Here is the xhprof callgraph (benchmark uses ~2500 unique routes for testing):
I know the best solution would be not to call this for every request (I plan on caching with APC, etc), but would like to make it as efficient as possible for people that use this library without APC enabled.
EDIT:
I also wrote a quick state machine version, which seems to perform better. I'm still open to suggestions on either front, as I believe the first code was more elegant.

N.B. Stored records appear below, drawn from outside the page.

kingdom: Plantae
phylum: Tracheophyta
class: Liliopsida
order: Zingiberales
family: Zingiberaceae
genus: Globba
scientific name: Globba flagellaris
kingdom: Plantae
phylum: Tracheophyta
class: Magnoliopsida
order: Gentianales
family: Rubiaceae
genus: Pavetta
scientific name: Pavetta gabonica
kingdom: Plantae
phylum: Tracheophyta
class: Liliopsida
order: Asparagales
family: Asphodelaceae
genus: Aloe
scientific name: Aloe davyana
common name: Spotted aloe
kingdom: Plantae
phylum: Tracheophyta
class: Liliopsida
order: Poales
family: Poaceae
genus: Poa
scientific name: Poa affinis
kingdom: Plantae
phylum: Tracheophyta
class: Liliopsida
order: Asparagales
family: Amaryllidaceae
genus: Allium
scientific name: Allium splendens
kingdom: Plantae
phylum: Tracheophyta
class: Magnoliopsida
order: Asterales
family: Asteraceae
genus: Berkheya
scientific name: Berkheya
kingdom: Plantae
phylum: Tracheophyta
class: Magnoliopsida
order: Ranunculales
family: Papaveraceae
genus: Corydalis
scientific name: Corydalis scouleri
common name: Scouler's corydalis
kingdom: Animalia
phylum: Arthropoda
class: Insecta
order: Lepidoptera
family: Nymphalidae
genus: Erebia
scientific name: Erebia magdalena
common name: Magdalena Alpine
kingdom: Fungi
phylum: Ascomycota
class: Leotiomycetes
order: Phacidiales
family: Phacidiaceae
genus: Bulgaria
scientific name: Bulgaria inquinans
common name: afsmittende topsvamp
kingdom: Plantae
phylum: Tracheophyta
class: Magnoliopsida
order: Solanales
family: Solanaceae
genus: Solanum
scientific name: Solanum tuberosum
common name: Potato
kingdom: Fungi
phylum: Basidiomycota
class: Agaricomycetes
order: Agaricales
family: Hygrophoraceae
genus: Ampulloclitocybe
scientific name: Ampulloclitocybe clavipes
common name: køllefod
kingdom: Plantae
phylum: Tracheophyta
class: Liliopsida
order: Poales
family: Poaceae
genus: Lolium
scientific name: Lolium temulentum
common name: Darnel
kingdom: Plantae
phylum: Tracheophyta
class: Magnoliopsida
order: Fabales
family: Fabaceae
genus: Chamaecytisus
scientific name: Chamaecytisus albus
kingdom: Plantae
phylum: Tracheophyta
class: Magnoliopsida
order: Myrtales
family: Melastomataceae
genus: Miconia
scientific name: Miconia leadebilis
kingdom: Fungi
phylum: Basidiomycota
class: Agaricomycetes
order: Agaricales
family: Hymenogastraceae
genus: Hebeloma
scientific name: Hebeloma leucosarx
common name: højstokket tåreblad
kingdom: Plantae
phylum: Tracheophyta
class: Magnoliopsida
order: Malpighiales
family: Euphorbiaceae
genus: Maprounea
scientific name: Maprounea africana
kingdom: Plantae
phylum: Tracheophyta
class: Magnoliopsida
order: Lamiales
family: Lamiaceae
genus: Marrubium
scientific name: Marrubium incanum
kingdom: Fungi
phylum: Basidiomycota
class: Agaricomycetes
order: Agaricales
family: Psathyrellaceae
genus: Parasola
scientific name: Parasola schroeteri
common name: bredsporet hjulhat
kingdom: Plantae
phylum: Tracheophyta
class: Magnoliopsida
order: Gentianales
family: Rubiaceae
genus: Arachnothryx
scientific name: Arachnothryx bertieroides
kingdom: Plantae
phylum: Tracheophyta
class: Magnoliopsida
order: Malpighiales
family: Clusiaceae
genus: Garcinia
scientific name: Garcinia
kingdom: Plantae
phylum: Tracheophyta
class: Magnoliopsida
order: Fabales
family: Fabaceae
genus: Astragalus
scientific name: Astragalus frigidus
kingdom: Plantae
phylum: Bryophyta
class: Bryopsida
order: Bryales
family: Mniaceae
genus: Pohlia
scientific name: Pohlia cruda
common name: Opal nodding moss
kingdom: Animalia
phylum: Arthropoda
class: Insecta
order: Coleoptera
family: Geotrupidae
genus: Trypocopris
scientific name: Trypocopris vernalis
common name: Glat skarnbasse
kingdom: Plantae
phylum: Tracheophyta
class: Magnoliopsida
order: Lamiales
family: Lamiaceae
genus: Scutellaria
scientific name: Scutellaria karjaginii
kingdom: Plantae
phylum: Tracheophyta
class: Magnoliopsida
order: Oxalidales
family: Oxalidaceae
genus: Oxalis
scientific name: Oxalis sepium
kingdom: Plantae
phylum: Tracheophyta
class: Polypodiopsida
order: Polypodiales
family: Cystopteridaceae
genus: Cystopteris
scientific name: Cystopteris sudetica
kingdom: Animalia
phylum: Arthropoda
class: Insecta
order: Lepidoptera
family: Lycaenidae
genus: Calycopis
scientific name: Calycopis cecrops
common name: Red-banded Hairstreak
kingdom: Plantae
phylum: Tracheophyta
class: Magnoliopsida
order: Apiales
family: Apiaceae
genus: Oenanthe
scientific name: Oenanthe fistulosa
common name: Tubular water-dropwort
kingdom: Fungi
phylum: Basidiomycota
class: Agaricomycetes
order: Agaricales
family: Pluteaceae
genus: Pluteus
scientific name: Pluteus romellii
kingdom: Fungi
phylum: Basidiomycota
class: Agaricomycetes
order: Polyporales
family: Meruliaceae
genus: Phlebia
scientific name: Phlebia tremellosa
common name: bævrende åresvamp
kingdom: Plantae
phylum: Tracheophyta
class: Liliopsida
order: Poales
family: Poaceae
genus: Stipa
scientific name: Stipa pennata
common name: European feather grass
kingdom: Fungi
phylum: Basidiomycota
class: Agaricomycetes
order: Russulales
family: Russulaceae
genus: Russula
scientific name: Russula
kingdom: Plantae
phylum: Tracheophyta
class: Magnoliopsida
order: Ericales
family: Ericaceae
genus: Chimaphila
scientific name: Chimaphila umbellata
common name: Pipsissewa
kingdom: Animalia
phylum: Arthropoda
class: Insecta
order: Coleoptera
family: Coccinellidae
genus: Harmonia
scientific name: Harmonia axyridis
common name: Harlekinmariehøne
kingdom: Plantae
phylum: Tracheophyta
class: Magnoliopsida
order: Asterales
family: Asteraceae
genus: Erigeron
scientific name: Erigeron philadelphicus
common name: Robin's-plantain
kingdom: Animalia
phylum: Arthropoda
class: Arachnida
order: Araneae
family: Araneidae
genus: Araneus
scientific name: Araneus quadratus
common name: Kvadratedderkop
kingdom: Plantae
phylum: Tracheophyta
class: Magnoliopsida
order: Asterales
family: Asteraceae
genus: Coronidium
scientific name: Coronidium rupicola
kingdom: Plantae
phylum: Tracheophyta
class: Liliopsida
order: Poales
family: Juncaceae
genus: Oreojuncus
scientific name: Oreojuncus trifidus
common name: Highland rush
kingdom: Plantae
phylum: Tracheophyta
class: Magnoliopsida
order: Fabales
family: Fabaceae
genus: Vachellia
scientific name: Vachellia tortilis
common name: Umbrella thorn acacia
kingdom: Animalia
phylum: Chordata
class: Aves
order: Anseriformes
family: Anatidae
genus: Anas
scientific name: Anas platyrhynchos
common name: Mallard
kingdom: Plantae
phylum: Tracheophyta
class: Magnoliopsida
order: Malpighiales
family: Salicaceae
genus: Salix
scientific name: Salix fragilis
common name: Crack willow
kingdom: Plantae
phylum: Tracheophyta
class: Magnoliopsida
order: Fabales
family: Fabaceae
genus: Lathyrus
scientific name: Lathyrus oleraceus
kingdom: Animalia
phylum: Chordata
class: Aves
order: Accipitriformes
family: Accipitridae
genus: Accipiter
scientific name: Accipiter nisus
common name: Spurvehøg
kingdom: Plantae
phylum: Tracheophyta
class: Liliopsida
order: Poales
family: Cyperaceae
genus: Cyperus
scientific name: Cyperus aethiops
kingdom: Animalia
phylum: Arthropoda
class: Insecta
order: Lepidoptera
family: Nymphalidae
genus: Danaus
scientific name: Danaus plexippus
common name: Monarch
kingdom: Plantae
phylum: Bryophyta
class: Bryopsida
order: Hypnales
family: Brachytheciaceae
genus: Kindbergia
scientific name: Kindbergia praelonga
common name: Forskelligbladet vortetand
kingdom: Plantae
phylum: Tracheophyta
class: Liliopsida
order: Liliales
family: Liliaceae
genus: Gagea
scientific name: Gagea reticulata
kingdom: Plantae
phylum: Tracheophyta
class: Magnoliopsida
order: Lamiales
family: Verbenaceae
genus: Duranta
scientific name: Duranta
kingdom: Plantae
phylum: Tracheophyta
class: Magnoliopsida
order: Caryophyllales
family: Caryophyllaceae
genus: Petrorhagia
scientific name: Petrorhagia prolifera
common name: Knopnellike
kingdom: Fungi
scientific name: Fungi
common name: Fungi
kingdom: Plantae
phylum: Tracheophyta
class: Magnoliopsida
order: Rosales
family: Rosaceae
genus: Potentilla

private function tokenize2($pattern)
{
$buffer = '';
$invariable = false;
$tokens = array();
foreach (str_split($pattern) as $char)
{
switch ($char)
{
case '(':
if ($buffer)
{
$tokens[] = array(
'type' => $invariable ? self::VARIABLE_TYPE : self::TEXT_TYPE,
'value' => $buffer,
);
$buffer = '';
$invariable = false;
}
$tokens[] = array(
'type' => self::OPEN_PAREN_TYPE,
);
break;
case ')':
if ($buffer)
{
$tokens[] = array(
'type' => $invariable ? self::VARIABLE_TYPE : self::TEXT_TYPE,
'value' => $buffer,
);
$buffer = '';
$invariable = false;
}
$tokens[] = array(
'type' => self::CLOSE_PAREN_TYPE,
);
break;
case ':':
if ($buffer)
{
$tokens[] = array(
'type' => $invariable ? self::VARIABLE_TYPE : self::TEXT_TYPE,
'value' => $buffer,
);
$buffer = '';
$invariable = false;
}
$invariable = true;
break;
default:
if ($invariable && !(ctype_alnum($char) || '_' == $char ))
{
$invariable = false;
$tokens[] = array(
'type' => self::VARIABLE_TYPE,
'value' => $buffer,
);
$buffer = '';
$invariable = false;
}
$buffer .= $char;
break;
}
}
if ($buffer)
{
$tokens[] = array(
'type' => $invariable ? self::VARIABLE_TYPE : self::TEXT_TYPE,
'value' => $buffer,
);
$buffer = '';
}
return $tokens;
I ended up just using the state machine for performance reasons, and caching the entire lexing process with APC (because... why not).
If anyone has anything to contribute, I'll happily move the answer.